2000年10月の来日から当初は受け入れてくれる部屋がない中、宮城野部屋への入門が決まり、力士人生がスタート。間垣親方は「やっぱり宮城野親方(元幕内竹葉山)に声を掛けてもらえたおかげで今があると思うので、この場を借りて師匠に感謝しております」と述べた。

角界入りの際は「横綱になりたいという夢はありましたけど、45回優勝したいという目標はなかったです。一つひとつの積み重ねがこの結果につながったと思います」と振り返る。
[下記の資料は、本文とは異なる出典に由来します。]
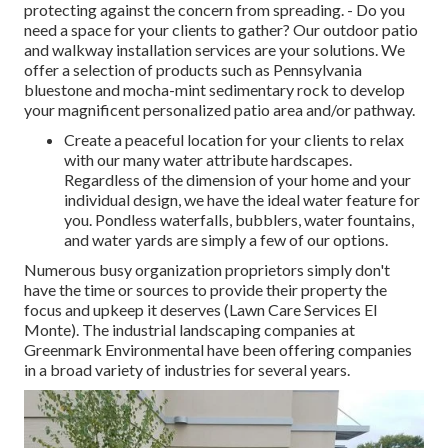
protecting against the concern from spreading. - Do you
need a space for your clients to gather? Our outdoor patio
and walkway installation services are your solutions. We
offer a selection of products such as Pennsylvania
bluestone and mocha-mint sedimentary rock to develop
your magnificent personalized patio area and/or pathway.
Create a peaceful location for your clients to relax
with our many water attribute hardscapes.
Regardless of the dimension of your home and your
individual design, we have the ideal water feature for
you. Pondless waterfalls, bubblers, water fountains,
and water yards are simply a few of our options.
Numerous busy organization proprietors simply don't
have the time or sources to provide their property the
focus and upkeep it deserves (Lawn Care Services El
Monte). The industrial landscaping companies at
Greenmark Environmental have been offering companies
in a broad variety of industries for several years.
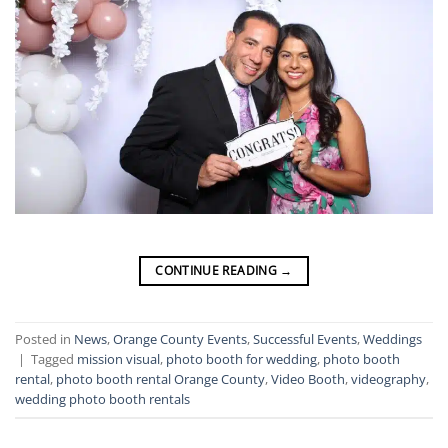
CONTINUE READING
→
Posted in
News
,
Orange County Events
,
Successful Events
,
Weddings
|
Tagged
mission visual
,
photo booth for wedding
,
photo booth
rental
,
photo booth rental Orange County
,
Video Booth
,
videography
,
wedding photo booth rentals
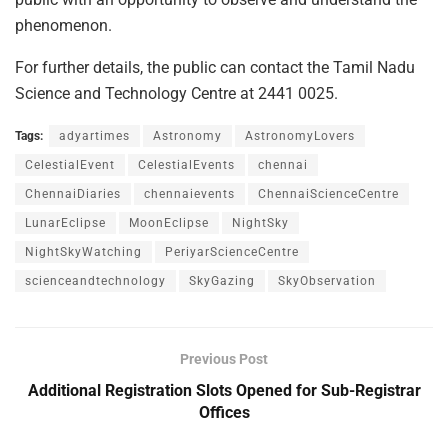
phenomenon.
For further details, the public can contact the Tamil Nadu
Science and Technology Centre at 2441 0025.
Tags:
adyartimes
Astronomy
AstronomyLovers
CelestialEvent
CelestialEvents
chennai
ChennaiDiaries
chennaievents
ChennaiScienceCentre
LunarEclipse
MoonEclipse
NightSky
NightSkyWatching
PeriyarScienceCentre
scienceandtechnology
SkyGazing
SkyObservation
Previous Post
Additional Registration Slots Opened for Sub-Registrar
Offices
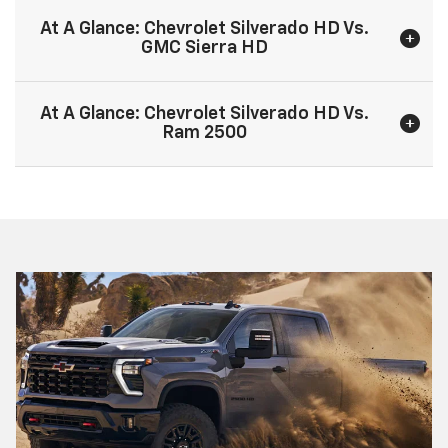
At A Glance: Chevrolet Silverado HD Vs.
GMC Sierra HD
At A Glance: Chevrolet Silverado HD Vs.
Ram 2500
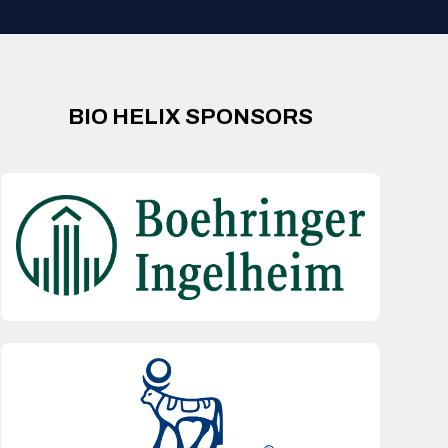
BIO HELIX SPONSORS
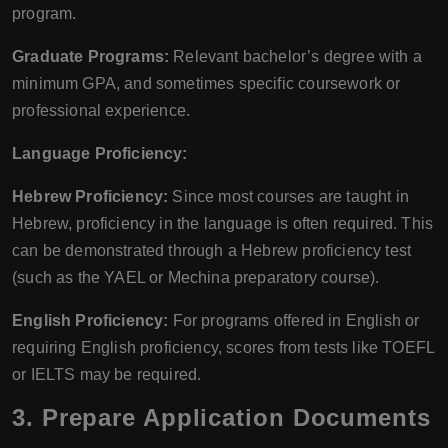
program.
Graduate Programs:
Relevant bachelor’s degree with a
minimum GPA, and sometimes specific coursework or
professional experience.
Language Proficiency:
Hebrew Proficiency:
Since most courses are taught in
Hebrew, proficiency in the language is often required. This
can be demonstrated through a Hebrew proficiency test
(such as the YAEL or Mechina preparatory course).
English Proficiency:
For programs offered in English or
requiring English proficiency, scores from tests like TOEFL
or IELTS may be required.
3. Prepare Application Documents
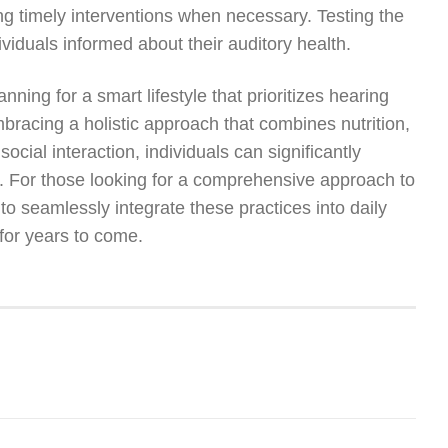
ing timely interventions when necessary. Testing the
viduals informed about their auditory health.
anning for a smart lifestyle that prioritizes hearing
bracing a holistic approach that combines nutrition,
ocial interaction, individuals can significantly
life. For those looking for a comprehensive approach to
to seamlessly integrate these practices into daily
for years to come.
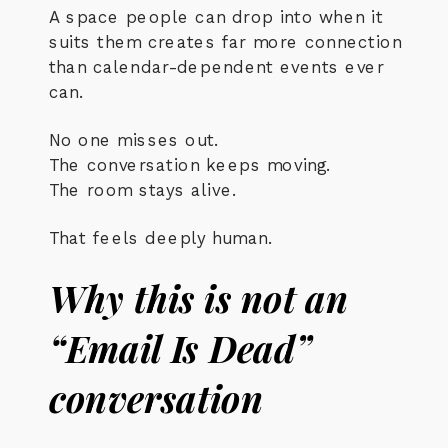
A space people can drop into when it
suits them creates far more connection
than calendar-dependent events ever
can.
No one misses out.
The conversation keeps moving.
The room stays alive.
That feels deeply human.
Why this is not an
“Email Is Dead”
conversation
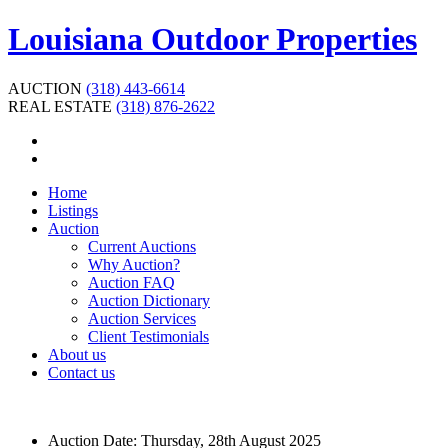
Louisiana Outdoor Properties
AUCTION
(318) 443-6614
REAL ESTATE
(318) 876-2622
Home
Listings
Auction
Current Auctions
Why Auction?
Auction FAQ
Auction Dictionary
Auction Services
Client Testimonials
About us
Contact us
Auction Date:
Thursday, 28th August 2025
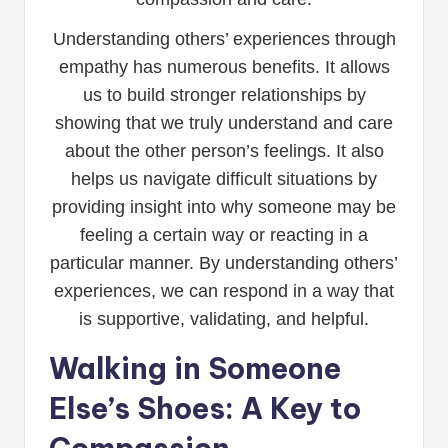
Understanding others’ experiences through
empathy has numerous benefits. It allows
us to build stronger relationships by
showing that we truly understand and care
about the other person’s feelings. It also
helps us navigate difficult situations by
providing insight into why someone may be
feeling a certain way or reacting in a
particular manner. By understanding others’
experiences, we can respond in a way that
is supportive, validating, and helpful.
Walking in Someone
Else’s Shoes: A Key to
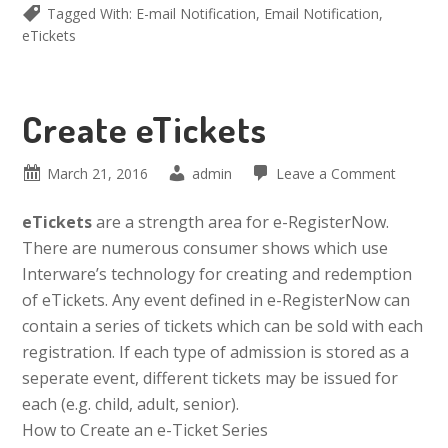
Tagged With:
E-mail Notification
,
Email Notification
,
eTickets
Create eTickets
March 21, 2016
admin
Leave a Comment
eTickets
are a strength area for e-RegisterNow.
There are numerous consumer shows which use
Interware’s technology for creating and redemption
of eTickets. Any event defined in e-RegisterNow can
contain a series of tickets which can be sold with each
registration. If each type of admission is stored as a
seperate event, different tickets may be issued for
each (e.g. child, adult, senior).
How to Create an e-Ticket Series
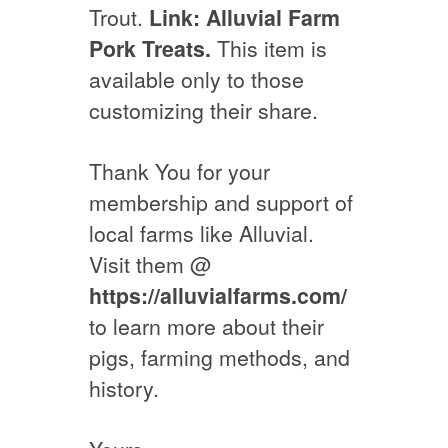
Trout.
Link: Alluvial Farm
Pork Treats.
This item is
available only to those
customizing their share.
Thank You for your
membership and support of
local farms like Alluvial.
Visit them @
https://alluvialfarms.com/
to learn more about their
pigs, farming methods, and
history.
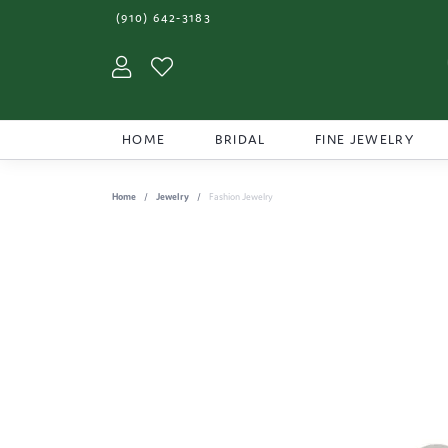
(910) 642-3183
Toggle My Account Menu
Toggle My Wishlist
HOME
BRIDAL
FINE JEWELRY
Home
Jewelry
Fashion Jewelry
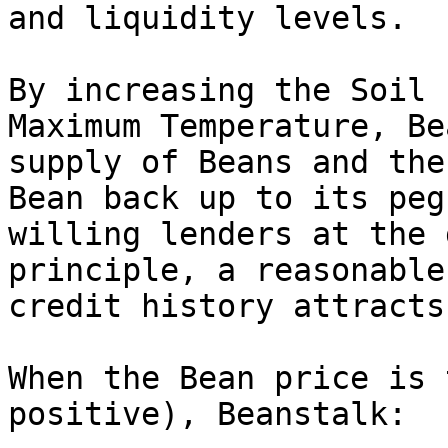
and liquidity levels.

By increasing the Soil 
Maximum Temperature, Be
supply of Beans and the
Bean back up to its peg
willing lenders at the 
principle, a reasonable
credit history attracts
When the Bean price is 
positive), Beanstalk:
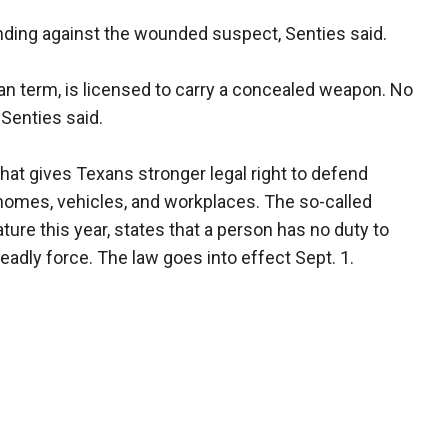
nding against the wounded suspect, Senties said.
man term, is licensed to carry a concealed weapon. No
 Senties said.
 that gives Texans stronger legal right to defend
 homes, vehicles, and workplaces. The so-called
ature this year, states that a person has no duty to
eadly force. The law goes into effect Sept. 1.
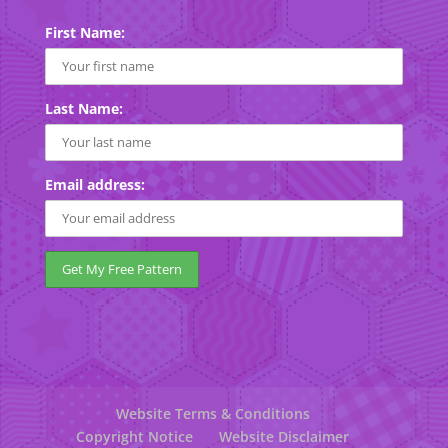
First Name:
Last Name:
Email address:
Website Terms & Conditions
Copyright Notice
Website Disclaimer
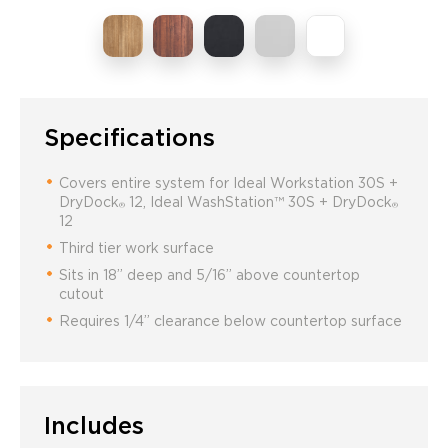
Specifications
Covers entire system for Ideal Workstation 30S +
DryDock
12, Ideal WashStation™ 30S + DryDock
®
®
12
Third tier work surface
Sits in 18” deep and 5/16” above countertop
cutout
Requires 1/4” clearance below countertop surface
Includes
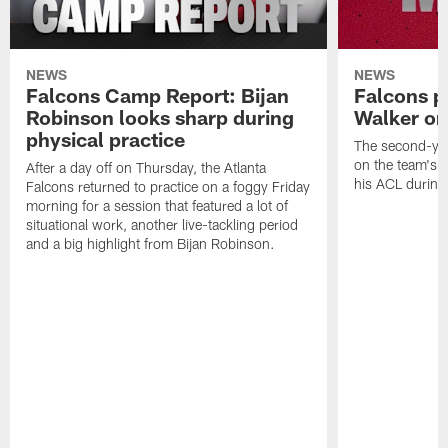
NEWS
NEWS
Falcons Camp Report: Bijan
Falcons p
Robinson looks sharp during
Walker on
physical practice
The second-yea
on the team's re
After a day off on Thursday, the Atlanta
his ACL during
Falcons returned to practice on a foggy Friday
morning for a session that featured a lot of
situational work, another live-tackling period
and a big highlight from Bijan Robinson.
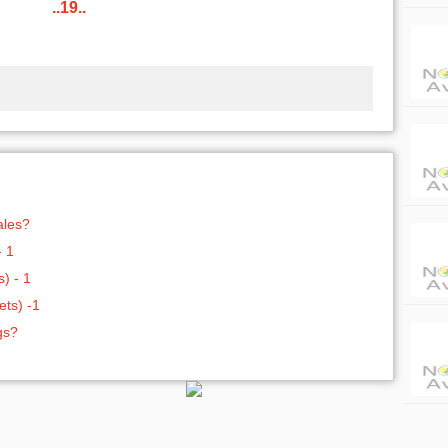
..19..
ales?
- 1
) - 1
ts) -1
gs?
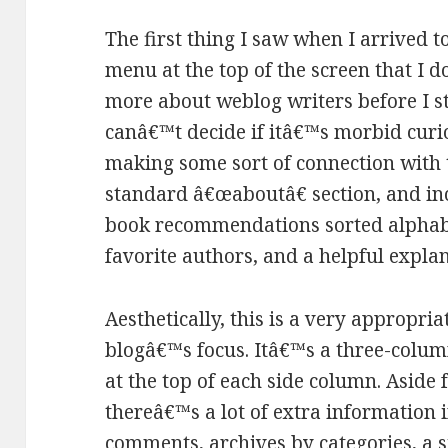
The first thing I saw when I arrived to
menu at the top of the screen that I d
more about weblog writers before I st
canâ€™t decide if itâ€™s morbid curios
making some sort of connection with t
standard â€œaboutâ€ section, and in
book recommendations sorted alphabetic
favorite authors, and a helpful explan
Aesthetically, this is a very appropria
blogâ€™s focus. Itâ€™s a three-colum
at the top of each side column. Aside
thereâ€™s a lot of extra information 
comments, archives by categories, a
入門当時は体が細かったが、準備運動に時間をかけて稽古で汗を流した。原動力の一つは師匠の存在だったようで「(宮城野)親方に褒めてもらいたい一心で稽古に励んでいました。その思いが関取、横綱大関に昇進していくことにつながったのかなと思います」

そうして07年夏場所後に横綱昇進を決めた同親方は、すぐに〝綱の重み〟を感じた。

「横綱に昇進したころは、うれしい気持ちがありましたけど、右も左も分からないときに大鵬親方に『横綱の宿命の中で頑張らないといけない』『負けたら引退』という言葉を掛けられた。32回優勝した昭和の大横綱の言葉は重かったです。それから横綱として3年、5年、8年、10年頑張りたいという気持ちになりました」

自身は7月の名古屋場所で優勝を果たしたが、昭和の大横綱の言葉は何度も頭に浮かんだという。「特に6場所休場というのは大変重いものがありました」。

横綱900勝まであと1勝に迫りながらも古傷の右ヒザはすでに限界に達していた間垣親方。

「今後は師匠のもとで一から親方として勉強して頑張っていきたいなと思います」と力を込めた。